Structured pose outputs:
━━━━━━━━━━━━━━━━━━━━

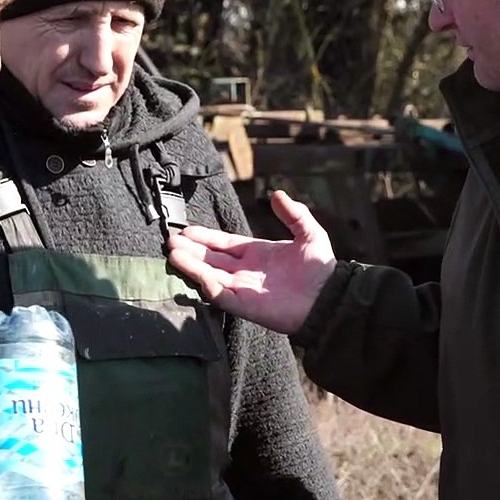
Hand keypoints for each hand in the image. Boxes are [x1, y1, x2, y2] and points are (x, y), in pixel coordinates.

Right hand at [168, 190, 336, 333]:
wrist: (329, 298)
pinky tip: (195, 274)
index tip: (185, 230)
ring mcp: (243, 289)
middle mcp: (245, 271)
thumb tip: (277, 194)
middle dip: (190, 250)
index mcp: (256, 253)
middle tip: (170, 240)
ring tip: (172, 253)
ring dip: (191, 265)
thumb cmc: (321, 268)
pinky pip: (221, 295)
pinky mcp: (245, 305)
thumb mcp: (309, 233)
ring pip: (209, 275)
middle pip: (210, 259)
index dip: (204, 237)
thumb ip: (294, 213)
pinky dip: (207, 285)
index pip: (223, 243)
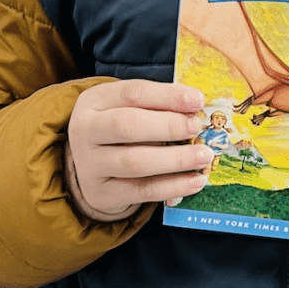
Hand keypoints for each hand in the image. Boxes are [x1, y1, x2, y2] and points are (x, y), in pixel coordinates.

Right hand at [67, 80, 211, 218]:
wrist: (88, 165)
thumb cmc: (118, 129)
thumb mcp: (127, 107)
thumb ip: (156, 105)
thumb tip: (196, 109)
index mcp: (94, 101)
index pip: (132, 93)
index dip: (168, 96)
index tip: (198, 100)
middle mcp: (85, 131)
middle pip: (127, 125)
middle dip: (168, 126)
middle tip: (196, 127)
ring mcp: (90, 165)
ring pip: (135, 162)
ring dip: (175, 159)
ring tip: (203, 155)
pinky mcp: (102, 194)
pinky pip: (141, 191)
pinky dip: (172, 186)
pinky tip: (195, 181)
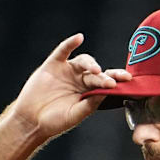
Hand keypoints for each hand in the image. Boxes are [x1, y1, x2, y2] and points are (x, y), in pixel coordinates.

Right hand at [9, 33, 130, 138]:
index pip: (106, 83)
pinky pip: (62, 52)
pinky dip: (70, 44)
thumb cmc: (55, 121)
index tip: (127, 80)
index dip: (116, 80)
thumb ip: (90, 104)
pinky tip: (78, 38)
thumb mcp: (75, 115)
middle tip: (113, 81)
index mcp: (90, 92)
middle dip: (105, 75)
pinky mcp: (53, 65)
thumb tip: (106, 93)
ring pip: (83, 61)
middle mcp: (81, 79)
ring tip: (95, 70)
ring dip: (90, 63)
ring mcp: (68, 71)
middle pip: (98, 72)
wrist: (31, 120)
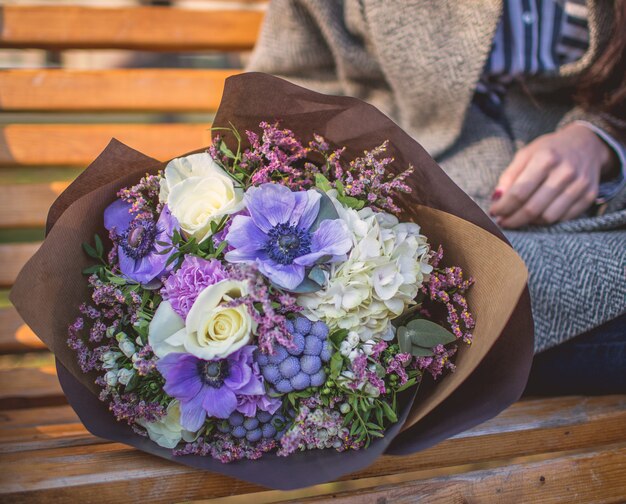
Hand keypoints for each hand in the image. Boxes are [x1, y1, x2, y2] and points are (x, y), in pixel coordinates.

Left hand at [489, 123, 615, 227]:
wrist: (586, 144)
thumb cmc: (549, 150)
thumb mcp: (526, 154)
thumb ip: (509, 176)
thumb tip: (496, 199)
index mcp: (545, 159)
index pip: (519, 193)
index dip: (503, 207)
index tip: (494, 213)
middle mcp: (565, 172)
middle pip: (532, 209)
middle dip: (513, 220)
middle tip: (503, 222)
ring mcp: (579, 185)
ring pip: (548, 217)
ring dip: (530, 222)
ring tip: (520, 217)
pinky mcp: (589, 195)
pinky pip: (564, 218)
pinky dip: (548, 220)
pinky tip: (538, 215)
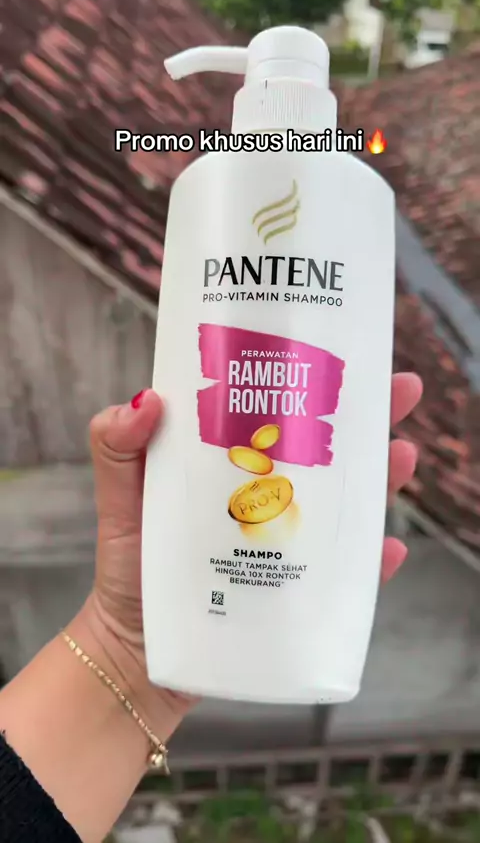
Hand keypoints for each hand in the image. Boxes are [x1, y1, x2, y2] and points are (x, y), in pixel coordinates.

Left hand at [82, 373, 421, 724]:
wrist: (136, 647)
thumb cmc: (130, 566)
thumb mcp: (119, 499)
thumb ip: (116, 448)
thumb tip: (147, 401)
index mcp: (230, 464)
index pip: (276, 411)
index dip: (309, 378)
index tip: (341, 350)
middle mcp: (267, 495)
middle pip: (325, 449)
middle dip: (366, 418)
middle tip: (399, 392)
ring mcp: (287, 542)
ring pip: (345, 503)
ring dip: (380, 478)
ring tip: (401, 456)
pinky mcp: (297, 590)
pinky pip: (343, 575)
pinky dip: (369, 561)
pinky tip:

━━━━━━━━━━━━━━━━━━━━

How to complete this task:
All lines from the start of the entries above through the line containing "ring tip: (172, 253)" must be transcribed exactly, both ends included, and no picture may be copied.

Solution to the problem:
Hand keypoints for each hand in the image. Boxes are [x1, y1, x2, y2] and points are (x, y), in pixel coordinates.

Right hand at [168, 190, 336, 333]:
wrist: (329, 298)
pinky tip: (195, 274)
index tip: (185, 230)
ring mcp: (243, 289)
middle mcp: (245, 271)
thumb tip: (277, 194)
middle dip: (190, 250)
index mcp: (256, 253)
middle tip: (170, 240)
ring tip: (172, 253)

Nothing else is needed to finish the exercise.